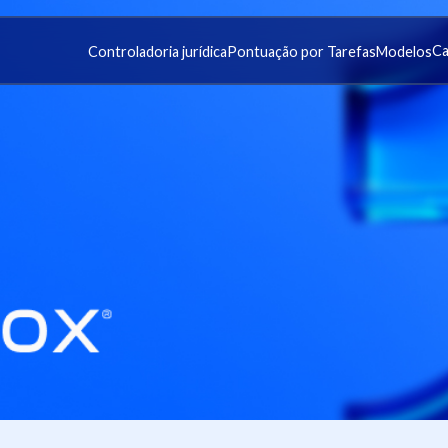
Ca
Controladoria jurídica
Pontuação por Tarefas
Modelos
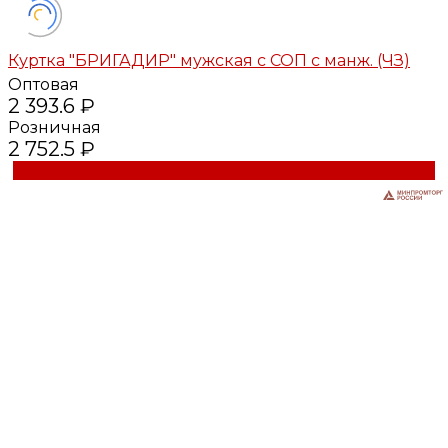
Куртка "БРИГАДИР" мужская с СОП с манж. (ЧЗ)
Оптовая
2 393.6 ₽
Розничная
2 752.5 ₽
Купить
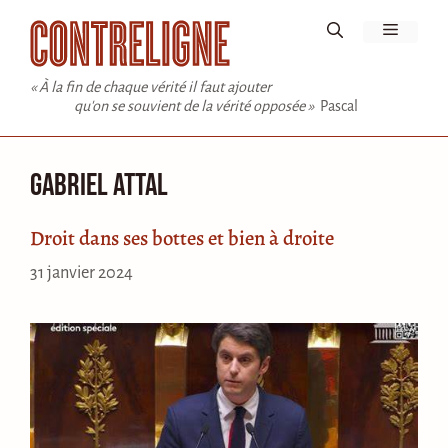
Aller
Menu
au
contenu
« À la fin de chaque vérité il faut ajouter
qu'on se souvient de la vérité opposée »
Pascal
Gabriel Attal
Droit dans ses bottes et bien à droite
31 janvier 2024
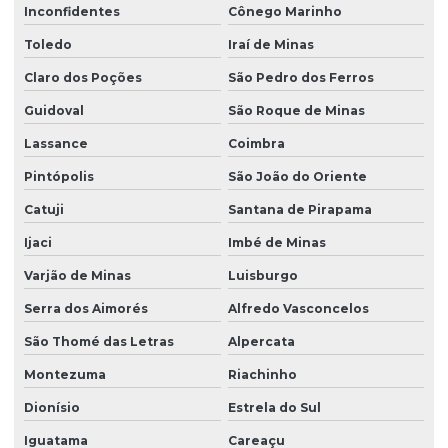
Inconfidentes
Cônego Marinho
Toledo
Iraí de Minas
Claro dos Poções
São Pedro dos Ferros
Guidoval
São Roque de Minas
Lassance
Coimbra
Pintópolis
São João do Oriente
Catuji
Santana de Pirapama
Ijaci
Imbé de Minas
Varjão de Minas
Luisburgo
Serra dos Aimorés
Alfredo Vasconcelos
São Thomé das Letras
Alpercata
Montezuma
Riachinho
Dionísio
Estrela do Sul
Iguatama
Careaçu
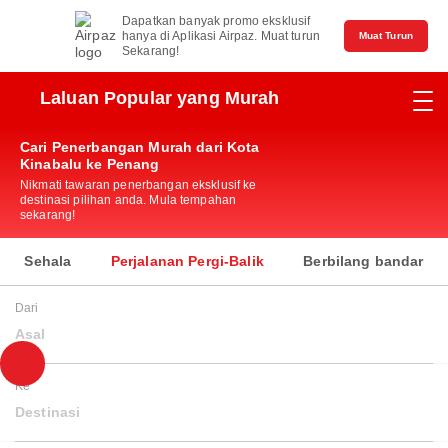
Dapatkan banyak promo eksklusif
hanya di Aplikasi Airpaz. Muat turun
Muat Turun
Sekarang!
Laluan Popular yang Murah
Cari Penerbangan Murah dari Kota
Kinabalu ke Penang
Nikmati tawaran penerbangan eksklusif ke
destinasi pilihan anda. Mula tempahan
sekarang!
Sehala
Perjalanan Pergi-Balik
Berbilang bandar
Dari
Asal
Ke
Destinasi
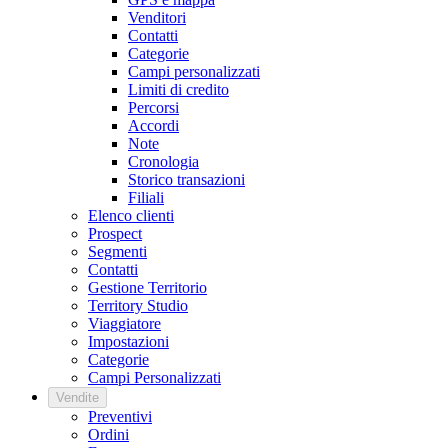
Venditori
Contatti
Categorie
Campi personalizzati
Limiti di credito
Percorsi
Accordi
Note
Cronologia
Storico transazioni
Filiali
Elenco clienti
Prospect
Segmenti
Contatti
Gestione Territorio
Territory Studio
Viaggiatore
Impostazioni
Categorie
Campi Personalizzati
Vendite
Preventivi
Ordini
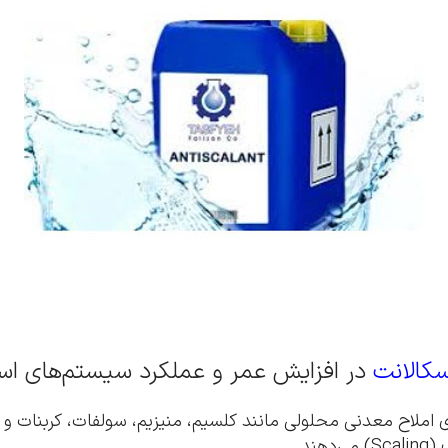
سکالانت
در افزایش عمر و عملکرد سیستم‌های اسم
کوس، آب ورودی (Feed Water) معمولاً حاوی املاح معدنی محلولی مانند کلسیم، منیزیم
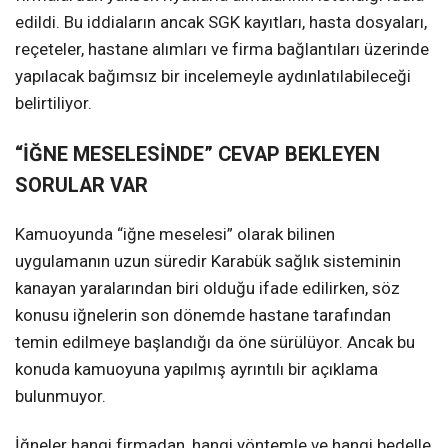
edildi. Bu iddiaların ancak SGK kayıtları, hasta dosyaları,
reçeteler, hastane alımları ve firma bağlantıları üzerinde
yapılacak bağımsız bir incelemeyle aydınlatılabileceği
belirtiliyor.
“İĞNE MESELESİNDE” CEVAP BEKLEYEN
SORULAR VAR
Kamuoyunda “iğne meselesi” olarak bilinen
uygulamanın uzun süredir Karabük sağlık sisteminin
kanayan yaralarından biri olduğu ifade edilirken, söz
konusu iğnelerin son dönemde hastane tarafından
temin edilmeye başlandığı da öne sürülüyor. Ancak bu
konuda kamuoyuna yapılmış ayrıntılı bir açıklama
bulunmuyor.
İğneler hangi firmadan, hangi yöntemle ve hangi bedelle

○ ○ ○

--- Work required ---
The expected result is the complete listing above, printed exactly, with no pictures.

--- Solution to the exercise ---
Ca
Controladoria jurídica
Pontuação por Tarefas
Modelos
Куртка "БРИГАДИР" мужская с СОП с манж. (ЧЗ)
Оптовая
2 393.6 ₽
Розничная
2 752.5 ₽
Купить
Aller
Menu
au
contenu
« À la fin de chaque vérité il faut ajouter
qu'on se souvient de la vérité opposée »
Pascal
Gabriel Attal
Droit dans ses bottes et bien à droite
31 janvier 2024
Inconfidentes
Cônego Marinho
Toledo
Iraí de Minas
Claro dos Poções
São Pedro dos Ferros
Guidoval
São Roque de Minas
Lassance
Coimbra
Pintópolis
São João do Oriente
Catuji
Santana de Pirapama
Ijaci
Imbé de Minas
Varjão de Minas
Luisburgo
Serra dos Aimorés
Alfredo Vasconcelos
São Thomé das Letras
Alpercata
Montezuma
Riachinho
Dionísio
Estrela do Sul
Iguatama
Careaçu
Dapatkan banyak promo eksklusif
hanya di Aplikasi Airpaz. Muat turun
Muat Turun
Sekarang!
Laluan Popular yang Murah
Cari Penerbangan Murah dari Kota
Kinabalu ke Penang
Nikmati tawaran penerbangan eksklusif ke
destinasi pilihan anda. Mula tempahan
sekarang!
Sehala
Perjalanan Pergi-Balik
Berbilang bandar
Dari
Asal
Ke
Destinasi
Venditori
Contatti
Categorie
Campi personalizzati
Limiti di credito
Percorsi
Accordi
Note
Cronologia
Storico transazioni
Filiali
Elenco clienti
Prospect
Segmenti
Contatti
Gestione Territorio
Territory Studio
Viaggiatore
Impostazioni
Categorie
Campi Personalizzati
Vendite
Preventivi
Ordini
سکالانت
در افزایش عمر و عملکرد سیستم‌های اسم
کوس، آب ورودی (Feed Water) معمولاً حاوی املاح معدنی محلولی مانند کلسیم، منیزیم
edildi. Bu iddiaların ancak SGK kayıtları, hasta dosyaları,
reçeteler, hastane alımları ve firma bağlantıları üzerinde
yapılacak bağımsız bir incelemeyle aydınlatılabileceği
belirtiliyor.
“İĞNE MESELESİNDE” CEVAP BEKLEYEN
SORULAR VAR
Kamuoyunda “iğne meselesi” olarak bilinen
uygulamanın uzun süredir Karabük sağlık sisteminin
kanayan yaralarından biri olduğu ifade edilirken, söz
konusu iğnelerin son dönemde hastane tarafından
temin edilmeye başlandığı da öne sürülüyor. Ancak bu
konuda kamuoyuna yapılmış ayrıntılı bir açıklama
bulunmuyor.
İğneler hangi firmadan, hangi yöntemle ve hangi bedelle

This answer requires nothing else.